Disclaimer: Smart Analysis is a scoring system developed by WallStSmart Team. Scores update daily using multi-model valuation framework. Always conduct your own research and consult with financial advisors before making investment decisions.
ST Price-to-Sales(PS) Ratio Chart
Historical valuation based on market cap ÷ trailing 12-month revenue
ST's Price-to-Sales ratio of 1.43x trades 34% below its historical average of 2.18x (18th percentile). The current valuation is 64% below its historical high of 3.93x set in Dec 2014, and 81% above its historical low of 0.79x in Apr 2025. Over the past 12 months, the PS ratio has expanded from ~0.9x, reflecting growing market expectations outpacing revenue growth.
WallStSmart Analysis Synopsis
Data-driven financial summary for Sensata Technologies Holding NV (ST) · TECHNOLOGY › SCIENTIFIC & TECHNICAL INSTRUMENTS
The Big Picture
Sensata Technologies Holding NV operates as a stable business with moderate growth and solid fundamentals. Revenue reached 3.7B with 1% growth year-over-year. Profit margins are thin at 0.9%, typical for companies in this phase that are reinvesting heavily in growth.
Key Findings
Generating 152M in free cash flow and 202M in operating cash flow. Earnings are translating into actual cash generation.
Debt-to-equity ratio of 0.01 indicates a conservative balance sheet with 573M in cash.
ROE of 1.1% suggests the company isn't efficiently converting equity into profits.
What to Watch Next
Margin expansion: can Sensata Technologies Holding NV push profit margins above 15% as the business scales?
Valuation compression risk at a P/E of 173.3x. Any growth miss could trigger a sharp correction.
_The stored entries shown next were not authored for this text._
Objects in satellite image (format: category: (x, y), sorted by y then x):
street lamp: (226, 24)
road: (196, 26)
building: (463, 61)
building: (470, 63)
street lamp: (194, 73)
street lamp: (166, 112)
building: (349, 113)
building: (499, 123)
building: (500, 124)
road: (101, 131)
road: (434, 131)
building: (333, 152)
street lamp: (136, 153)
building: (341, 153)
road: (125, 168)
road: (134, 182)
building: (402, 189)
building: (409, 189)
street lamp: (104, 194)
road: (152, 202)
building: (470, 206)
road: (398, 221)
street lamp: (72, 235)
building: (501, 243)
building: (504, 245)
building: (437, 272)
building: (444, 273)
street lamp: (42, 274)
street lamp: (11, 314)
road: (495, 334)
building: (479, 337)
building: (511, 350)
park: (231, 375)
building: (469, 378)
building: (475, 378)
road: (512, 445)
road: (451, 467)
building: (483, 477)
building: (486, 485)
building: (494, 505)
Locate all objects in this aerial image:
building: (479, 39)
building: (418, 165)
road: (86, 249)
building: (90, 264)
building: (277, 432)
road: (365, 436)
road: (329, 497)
Sector dynamics: monitor SCIENTIFIC & TECHNICAL INSTRUMENTS industry trends, competitive moves, and regulatory changes that could impact Sensata Technologies Holding NV.
Bottom Line
Sensata Technologies Holding NV offers stability with moderate growth and solid fundamentals. The valuation may present an opportunity for patient investors, though limited growth means returns will likely come from dividends and modest capital appreciation rather than explosive gains.
This synopsis is generated from publicly available financial data. It is not financial advice. Always conduct your own research and consult a qualified financial advisor before making investment decisions.
Insider Transactions(11 last 3 months)
| Insider | Type | Shares |
|---|---|---|
CALJOUW, LYNNE J EVP, Chief HR Officer | Sell | -2,480 |
| Insider | Type | Shares |
|---|---|---|
VON, SCHUCKMANN STEPHAN Director, CEO | Buy | +15,150 |
| Insider | Type | Shares |
|---|---|---|
CALJOUW, LYNNE J EVP, Chief HR Officer | Sell | -2,496 |
| Insider | Type | Shares |
|---|---|---|
VON, SCHUCKMANN STEPHAN Director, CEO | Sell | -19,388 |
Data sourced from SEC Form 4 filings
Last updated: 10:07:03 AM
About Sensata Technologies Holding NV(ST)
NYSE
TECHNOLOGY
SCIENTIFIC & TECHNICAL INSTRUM...
USA
Sensata Technologies Holding plc, develops, manufactures and sells sensors, sensor-based solutions, controls and other products in America, Europe, Asia and internationally. The company is headquartered in Attleboro, Massachusetts.